NIH and Open-access. Another controversial decision from the NIH that I wrote about a while back. The NIH has now gone ahead with its plans for an open/public-access database of publications. Bottom line, if you’re funded by the NIH they want you to make your work publicly available. The publishing seems to be voluntary as it stands now, but only for a limited period of time.

The new policy, effective May 2, 2005, “requests” that scientists voluntarily deposit electronic copies of their final, peer-reviewed manuscripts with NIH’s PubMed Central database “as soon as possible” after acceptance for publication. Authors can specify when their manuscripts would be publicly released, anywhere from immediately to 12 months after publication. The policy also places the burden on scientists to resolve any copyright disputes with journal publishers.

It’s a big step in the right direction even though it is unfortunate NIH didn’t go all the way. As it stands, those that profit from the publication and copyright mongering of scientific papers have something to think about. NIH’s decision while force the opening of a previously closed field. If the publishers try and screw the researcher with copyright tricks, they will most likely have the NIH breathing down their necks as such they will most likely comply.
There are however many aspects to this. One is that the articles in the PubMed database will most likely be unedited. That may or may not benefit authors in this field but I see a lot of promise for other, more ideologically charged fields. As for the articles being in two places I don’t think that will be a problem. No one will ever pick up a copy of the journals again once the information is available for free on the internet. So much for that problem.

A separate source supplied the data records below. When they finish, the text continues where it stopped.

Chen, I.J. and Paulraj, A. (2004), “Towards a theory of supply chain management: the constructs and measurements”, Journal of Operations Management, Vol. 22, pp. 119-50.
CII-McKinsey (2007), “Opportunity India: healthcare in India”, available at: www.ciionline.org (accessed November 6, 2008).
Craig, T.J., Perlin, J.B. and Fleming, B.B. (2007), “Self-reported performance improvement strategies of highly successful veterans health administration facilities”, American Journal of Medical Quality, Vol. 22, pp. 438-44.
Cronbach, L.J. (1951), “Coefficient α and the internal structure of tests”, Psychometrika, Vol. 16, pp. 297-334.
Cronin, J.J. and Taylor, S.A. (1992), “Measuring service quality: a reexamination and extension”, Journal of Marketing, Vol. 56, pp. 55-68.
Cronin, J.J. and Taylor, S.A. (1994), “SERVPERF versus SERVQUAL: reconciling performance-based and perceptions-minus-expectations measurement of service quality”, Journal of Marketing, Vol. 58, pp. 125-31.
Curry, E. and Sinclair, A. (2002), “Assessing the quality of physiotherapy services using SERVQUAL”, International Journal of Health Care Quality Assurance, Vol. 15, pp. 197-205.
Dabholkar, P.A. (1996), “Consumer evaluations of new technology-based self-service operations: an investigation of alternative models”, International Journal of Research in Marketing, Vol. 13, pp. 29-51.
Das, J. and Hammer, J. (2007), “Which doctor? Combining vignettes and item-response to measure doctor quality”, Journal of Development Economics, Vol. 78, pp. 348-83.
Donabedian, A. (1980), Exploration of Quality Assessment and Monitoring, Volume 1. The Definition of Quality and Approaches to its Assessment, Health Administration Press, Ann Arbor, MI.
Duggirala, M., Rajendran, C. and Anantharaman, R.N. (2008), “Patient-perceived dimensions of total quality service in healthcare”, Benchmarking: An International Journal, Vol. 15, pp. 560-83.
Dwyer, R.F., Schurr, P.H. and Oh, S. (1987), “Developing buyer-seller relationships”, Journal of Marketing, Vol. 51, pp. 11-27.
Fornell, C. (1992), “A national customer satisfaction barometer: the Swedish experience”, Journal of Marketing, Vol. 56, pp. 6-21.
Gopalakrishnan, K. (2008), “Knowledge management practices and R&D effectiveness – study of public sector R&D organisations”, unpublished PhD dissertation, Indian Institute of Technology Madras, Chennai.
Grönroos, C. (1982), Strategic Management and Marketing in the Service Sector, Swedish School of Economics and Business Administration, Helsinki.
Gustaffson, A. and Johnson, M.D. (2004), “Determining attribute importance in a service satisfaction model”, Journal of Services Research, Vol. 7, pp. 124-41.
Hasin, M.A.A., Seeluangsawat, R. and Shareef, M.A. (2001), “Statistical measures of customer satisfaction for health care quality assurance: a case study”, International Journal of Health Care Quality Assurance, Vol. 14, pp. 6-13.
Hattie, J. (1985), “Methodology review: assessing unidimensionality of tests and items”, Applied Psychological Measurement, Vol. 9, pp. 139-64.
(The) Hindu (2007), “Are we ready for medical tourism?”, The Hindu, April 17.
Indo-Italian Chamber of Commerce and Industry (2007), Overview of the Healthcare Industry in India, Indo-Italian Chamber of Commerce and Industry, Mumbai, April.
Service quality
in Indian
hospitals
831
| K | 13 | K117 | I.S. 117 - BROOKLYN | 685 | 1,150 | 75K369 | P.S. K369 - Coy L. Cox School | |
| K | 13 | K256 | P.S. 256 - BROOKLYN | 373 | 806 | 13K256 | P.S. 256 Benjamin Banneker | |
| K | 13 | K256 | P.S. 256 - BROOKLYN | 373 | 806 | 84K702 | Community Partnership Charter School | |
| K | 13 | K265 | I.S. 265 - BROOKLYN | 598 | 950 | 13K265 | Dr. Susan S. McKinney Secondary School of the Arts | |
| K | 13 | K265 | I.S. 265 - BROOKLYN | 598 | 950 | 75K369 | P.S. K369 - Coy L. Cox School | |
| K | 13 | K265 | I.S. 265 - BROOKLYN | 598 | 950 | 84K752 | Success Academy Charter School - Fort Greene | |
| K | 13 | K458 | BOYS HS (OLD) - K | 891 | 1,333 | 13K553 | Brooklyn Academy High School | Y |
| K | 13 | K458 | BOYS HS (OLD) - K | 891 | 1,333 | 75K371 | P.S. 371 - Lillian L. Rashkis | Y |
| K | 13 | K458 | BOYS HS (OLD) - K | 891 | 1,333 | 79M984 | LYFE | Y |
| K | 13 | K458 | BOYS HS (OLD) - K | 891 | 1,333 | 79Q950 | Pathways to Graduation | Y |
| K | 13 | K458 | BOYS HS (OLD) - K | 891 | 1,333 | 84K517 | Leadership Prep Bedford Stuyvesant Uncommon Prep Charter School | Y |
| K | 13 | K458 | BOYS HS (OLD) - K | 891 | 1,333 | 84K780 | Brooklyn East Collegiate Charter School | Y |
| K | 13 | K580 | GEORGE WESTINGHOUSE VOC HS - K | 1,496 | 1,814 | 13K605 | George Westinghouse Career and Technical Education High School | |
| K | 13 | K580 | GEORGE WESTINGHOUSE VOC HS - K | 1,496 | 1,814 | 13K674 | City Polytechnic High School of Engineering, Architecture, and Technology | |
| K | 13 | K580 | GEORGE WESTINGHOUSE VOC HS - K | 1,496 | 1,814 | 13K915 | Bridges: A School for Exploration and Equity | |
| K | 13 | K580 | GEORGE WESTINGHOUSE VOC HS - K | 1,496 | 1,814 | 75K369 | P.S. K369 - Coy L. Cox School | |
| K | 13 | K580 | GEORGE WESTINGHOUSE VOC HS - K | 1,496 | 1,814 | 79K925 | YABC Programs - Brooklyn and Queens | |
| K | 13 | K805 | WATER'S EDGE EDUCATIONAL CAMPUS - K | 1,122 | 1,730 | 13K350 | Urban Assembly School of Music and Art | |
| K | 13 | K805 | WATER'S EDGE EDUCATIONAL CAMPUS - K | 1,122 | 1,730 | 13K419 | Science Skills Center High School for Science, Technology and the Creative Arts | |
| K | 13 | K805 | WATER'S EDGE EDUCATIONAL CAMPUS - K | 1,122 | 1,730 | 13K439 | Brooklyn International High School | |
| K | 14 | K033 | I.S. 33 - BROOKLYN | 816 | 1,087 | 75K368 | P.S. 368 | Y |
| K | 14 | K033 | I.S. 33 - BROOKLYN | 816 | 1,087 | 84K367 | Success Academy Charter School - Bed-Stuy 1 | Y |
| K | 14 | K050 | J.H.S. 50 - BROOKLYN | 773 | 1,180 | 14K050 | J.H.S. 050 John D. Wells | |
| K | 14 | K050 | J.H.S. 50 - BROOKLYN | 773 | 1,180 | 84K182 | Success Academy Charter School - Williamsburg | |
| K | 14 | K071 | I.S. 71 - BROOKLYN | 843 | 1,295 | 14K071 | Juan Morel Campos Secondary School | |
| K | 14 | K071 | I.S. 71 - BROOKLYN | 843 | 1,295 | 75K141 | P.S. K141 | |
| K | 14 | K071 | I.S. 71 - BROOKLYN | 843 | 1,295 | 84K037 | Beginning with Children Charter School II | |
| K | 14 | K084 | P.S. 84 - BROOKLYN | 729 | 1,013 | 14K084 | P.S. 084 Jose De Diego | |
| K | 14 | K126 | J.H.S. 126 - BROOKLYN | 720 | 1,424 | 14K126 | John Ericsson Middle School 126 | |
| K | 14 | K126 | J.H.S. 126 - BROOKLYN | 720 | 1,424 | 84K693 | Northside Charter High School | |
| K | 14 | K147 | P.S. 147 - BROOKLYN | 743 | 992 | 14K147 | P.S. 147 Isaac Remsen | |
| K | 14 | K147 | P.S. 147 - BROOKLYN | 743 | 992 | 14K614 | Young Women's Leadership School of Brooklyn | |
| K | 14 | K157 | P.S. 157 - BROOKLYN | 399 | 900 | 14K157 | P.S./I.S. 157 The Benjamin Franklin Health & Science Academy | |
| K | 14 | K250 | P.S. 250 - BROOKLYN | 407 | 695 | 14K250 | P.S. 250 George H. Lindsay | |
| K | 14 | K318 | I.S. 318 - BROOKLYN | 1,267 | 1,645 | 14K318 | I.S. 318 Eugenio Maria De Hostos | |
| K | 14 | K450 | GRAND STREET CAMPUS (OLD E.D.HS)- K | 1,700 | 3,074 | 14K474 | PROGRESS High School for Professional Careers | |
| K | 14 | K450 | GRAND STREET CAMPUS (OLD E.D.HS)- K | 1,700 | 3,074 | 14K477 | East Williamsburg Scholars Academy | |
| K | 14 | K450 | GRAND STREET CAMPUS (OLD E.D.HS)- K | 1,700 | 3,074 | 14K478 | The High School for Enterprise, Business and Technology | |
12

Critics also claimed that one could have set up a search engine to poll existing journals for articles. That is all very nice, but would the journals in question have just allowed their copyrighted information to flow free. I don’t think so. Furthermore, not many articles are published each month and the PubMed initiative is meant to store ALL NIH sponsored research results.
We should also see this in a larger perspective. The desired end result would be if all research, everywhere, would be accumulated into one large database. In order to do this, each academic unit, university would have to organize and later submit their own results. And that is what NIH is doing here. None of the journals can see this happening of course because they wouldn’t dream of giving the papers away. And even if they would, that is a big if, it would be a pretty much useless system with a gigantic bottleneck. Not that we really expected the journals to think outside the box. After all it’s their livelihood to prevent the dissemination of information.